The question should be made a little more clear. When selecting the symmetric pair, it assumes x<=y . This is not mentioned in the problem. (for the pair x1,y1 and y1,x1 select only the one which has x<=y) Also for y=f(x), if x=y, it can be assumed that f(y)=x, however we need to find two pairs of x,y to consider that. This works as a great SQL problem, but the scenario is incorrect. We cannot think of this as a mathematical function.

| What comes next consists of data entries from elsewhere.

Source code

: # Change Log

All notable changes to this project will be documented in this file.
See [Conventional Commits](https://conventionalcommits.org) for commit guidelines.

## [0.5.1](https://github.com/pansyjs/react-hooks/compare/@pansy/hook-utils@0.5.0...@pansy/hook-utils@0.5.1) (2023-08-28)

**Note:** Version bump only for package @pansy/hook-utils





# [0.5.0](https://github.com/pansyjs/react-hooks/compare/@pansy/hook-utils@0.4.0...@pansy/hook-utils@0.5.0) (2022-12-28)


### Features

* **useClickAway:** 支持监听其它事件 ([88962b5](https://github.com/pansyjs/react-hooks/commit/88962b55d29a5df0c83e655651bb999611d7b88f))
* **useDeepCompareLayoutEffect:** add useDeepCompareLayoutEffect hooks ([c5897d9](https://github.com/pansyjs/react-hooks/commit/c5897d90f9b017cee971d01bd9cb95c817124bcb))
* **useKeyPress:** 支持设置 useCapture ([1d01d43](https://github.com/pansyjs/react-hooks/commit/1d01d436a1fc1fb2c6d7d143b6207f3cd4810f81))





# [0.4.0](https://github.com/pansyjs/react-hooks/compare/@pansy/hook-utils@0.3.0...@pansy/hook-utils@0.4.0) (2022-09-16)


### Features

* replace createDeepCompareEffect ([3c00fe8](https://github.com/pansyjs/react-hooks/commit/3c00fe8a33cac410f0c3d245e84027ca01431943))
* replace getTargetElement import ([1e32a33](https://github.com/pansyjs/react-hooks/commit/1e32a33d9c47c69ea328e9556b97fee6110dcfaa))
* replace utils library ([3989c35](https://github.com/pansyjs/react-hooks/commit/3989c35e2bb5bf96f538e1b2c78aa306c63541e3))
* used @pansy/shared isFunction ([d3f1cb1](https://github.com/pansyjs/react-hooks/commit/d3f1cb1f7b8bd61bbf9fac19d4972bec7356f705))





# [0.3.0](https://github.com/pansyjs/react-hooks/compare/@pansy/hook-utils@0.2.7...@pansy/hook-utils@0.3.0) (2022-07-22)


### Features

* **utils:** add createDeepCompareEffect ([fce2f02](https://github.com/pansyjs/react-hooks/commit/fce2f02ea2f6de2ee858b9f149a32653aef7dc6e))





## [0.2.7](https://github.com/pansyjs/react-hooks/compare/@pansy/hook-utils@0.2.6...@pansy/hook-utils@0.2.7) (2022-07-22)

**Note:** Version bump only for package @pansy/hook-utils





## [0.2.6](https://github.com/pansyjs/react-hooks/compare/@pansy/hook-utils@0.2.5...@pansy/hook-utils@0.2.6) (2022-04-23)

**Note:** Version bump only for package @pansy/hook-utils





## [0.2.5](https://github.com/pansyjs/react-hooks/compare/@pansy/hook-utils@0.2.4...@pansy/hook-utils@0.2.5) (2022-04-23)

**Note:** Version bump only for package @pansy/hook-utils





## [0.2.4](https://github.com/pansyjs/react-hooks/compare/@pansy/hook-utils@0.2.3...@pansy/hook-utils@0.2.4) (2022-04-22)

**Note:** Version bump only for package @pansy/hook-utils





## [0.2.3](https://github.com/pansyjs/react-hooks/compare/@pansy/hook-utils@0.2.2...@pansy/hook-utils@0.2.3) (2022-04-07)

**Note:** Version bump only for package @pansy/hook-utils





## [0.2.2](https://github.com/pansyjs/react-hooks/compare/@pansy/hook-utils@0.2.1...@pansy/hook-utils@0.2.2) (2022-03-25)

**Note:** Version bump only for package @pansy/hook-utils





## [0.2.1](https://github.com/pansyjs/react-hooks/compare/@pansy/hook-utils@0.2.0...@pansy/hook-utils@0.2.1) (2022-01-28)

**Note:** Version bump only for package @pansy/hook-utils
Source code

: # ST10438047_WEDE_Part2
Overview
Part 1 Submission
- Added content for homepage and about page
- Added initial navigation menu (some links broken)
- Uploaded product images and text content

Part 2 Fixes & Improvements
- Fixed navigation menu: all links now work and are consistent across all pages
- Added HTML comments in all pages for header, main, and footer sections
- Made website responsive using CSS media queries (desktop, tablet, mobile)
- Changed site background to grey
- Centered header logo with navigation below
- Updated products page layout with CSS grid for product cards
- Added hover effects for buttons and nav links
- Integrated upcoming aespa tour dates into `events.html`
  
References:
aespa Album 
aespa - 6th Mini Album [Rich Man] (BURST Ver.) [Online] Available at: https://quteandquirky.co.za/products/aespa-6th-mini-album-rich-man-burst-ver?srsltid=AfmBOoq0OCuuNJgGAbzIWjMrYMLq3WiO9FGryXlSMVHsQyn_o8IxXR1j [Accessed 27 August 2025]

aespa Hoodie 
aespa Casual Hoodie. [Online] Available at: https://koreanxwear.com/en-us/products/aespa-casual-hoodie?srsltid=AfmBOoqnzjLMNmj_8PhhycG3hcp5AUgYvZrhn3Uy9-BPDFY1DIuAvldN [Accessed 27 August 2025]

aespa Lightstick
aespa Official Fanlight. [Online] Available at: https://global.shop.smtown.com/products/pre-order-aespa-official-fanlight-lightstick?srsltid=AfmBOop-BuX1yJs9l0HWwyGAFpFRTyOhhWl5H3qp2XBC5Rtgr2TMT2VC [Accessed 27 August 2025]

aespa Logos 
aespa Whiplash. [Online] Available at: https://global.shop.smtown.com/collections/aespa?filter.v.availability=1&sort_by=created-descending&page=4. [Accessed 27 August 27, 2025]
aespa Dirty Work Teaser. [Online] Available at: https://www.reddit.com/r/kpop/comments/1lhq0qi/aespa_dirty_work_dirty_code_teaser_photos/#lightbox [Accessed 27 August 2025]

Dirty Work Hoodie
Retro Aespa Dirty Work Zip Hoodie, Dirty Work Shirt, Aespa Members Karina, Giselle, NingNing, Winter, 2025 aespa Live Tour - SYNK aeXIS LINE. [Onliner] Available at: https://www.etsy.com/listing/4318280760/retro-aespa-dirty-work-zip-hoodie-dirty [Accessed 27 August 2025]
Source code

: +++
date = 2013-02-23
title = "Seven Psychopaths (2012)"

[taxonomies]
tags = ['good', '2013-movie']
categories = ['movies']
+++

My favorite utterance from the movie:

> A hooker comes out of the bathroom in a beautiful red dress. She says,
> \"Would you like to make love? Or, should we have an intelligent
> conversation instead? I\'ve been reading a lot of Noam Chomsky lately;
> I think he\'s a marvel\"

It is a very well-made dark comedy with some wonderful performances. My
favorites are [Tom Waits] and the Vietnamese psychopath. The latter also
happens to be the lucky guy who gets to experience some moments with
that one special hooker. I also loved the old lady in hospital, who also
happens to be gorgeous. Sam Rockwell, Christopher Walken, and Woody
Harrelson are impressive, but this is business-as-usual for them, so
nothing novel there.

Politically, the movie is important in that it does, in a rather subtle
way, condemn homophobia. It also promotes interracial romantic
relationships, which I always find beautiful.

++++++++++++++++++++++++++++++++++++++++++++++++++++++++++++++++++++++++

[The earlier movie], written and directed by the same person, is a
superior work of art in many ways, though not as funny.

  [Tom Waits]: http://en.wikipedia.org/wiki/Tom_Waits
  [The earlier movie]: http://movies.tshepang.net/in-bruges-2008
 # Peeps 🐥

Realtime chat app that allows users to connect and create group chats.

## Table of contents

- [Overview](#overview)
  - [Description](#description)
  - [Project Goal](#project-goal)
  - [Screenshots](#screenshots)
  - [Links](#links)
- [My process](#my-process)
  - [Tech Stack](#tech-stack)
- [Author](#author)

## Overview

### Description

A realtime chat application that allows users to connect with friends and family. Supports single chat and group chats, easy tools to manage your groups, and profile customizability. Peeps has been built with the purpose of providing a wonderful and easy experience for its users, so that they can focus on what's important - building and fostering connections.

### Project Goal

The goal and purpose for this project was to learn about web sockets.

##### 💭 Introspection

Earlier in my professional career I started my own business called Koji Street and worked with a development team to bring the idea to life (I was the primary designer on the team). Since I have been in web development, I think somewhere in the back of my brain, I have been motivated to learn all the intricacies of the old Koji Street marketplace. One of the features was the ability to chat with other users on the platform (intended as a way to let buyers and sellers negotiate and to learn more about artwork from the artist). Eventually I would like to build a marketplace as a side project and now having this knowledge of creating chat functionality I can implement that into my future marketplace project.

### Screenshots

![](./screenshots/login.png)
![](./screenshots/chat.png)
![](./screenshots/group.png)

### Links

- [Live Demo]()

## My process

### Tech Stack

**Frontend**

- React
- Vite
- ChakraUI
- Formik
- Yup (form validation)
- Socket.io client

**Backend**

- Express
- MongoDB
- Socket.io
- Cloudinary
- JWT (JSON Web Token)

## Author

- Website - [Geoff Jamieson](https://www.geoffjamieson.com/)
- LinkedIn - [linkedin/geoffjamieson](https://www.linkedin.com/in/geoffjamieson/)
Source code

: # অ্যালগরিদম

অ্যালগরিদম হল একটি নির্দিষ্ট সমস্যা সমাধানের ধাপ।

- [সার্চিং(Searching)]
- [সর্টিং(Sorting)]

Here's a simple solution that avoids using joins or subqueries:

SELECT A.x, A.y
FROM FUNCTIONS A JOIN FUNCTIONS B ON
    A.x = B.y AND A.y = B.x
GROUP BY A.x, A.y
HAVING COUNT(A.x) > 1 OR A.x < A.y
ORDER BY A.x

The key is the HAVING line, with two conditions.

1. The first condition in that line makes sure pairs with the same X and Y values don't get to count themselves as their symmetric pair. (e.g. if 10 10 appears one time it's not counted as a symmetric pair, but as 13 13 appears twice, that is a symmetric pair)

2. The second condition ensures that only one of a pair is displayed. (e.g. if 3 24 and 24 3 form a symmetric pair, it will only display 3 24, not 24 3 as well.)

My solution:

select x, y from functions f1 
    where exists(select * from functions f2 where f2.y=f1.x 
    and f2.x=f1.y and f2.x>f1.x) and (x!=y) 
union 
select x, y from functions f1 where x=y and 
    ((select count(*) from functions where x=f1.x and y=f1.x)>1)    
        order by x;

My simple solution using SQL Server:

;WITH CTE_Functions
AS
(
	SELECT X, Y, ROW_NUMBER() OVER (PARTITION BY (X + Y), ABS(X-Y) ORDER BY X DESC) AS RowNumber
	FROM Functions WITH (NOLOCK)	
)
SELECT DISTINCT X, Y
FROM CTE_Functions
WHERE RowNumber > 1
AND X <= Y

This solution handles all possibilities including duplicates and negative values. No need to use JOINs or Sub queries or any complex logic. It is very straightforward, concise and simple solution.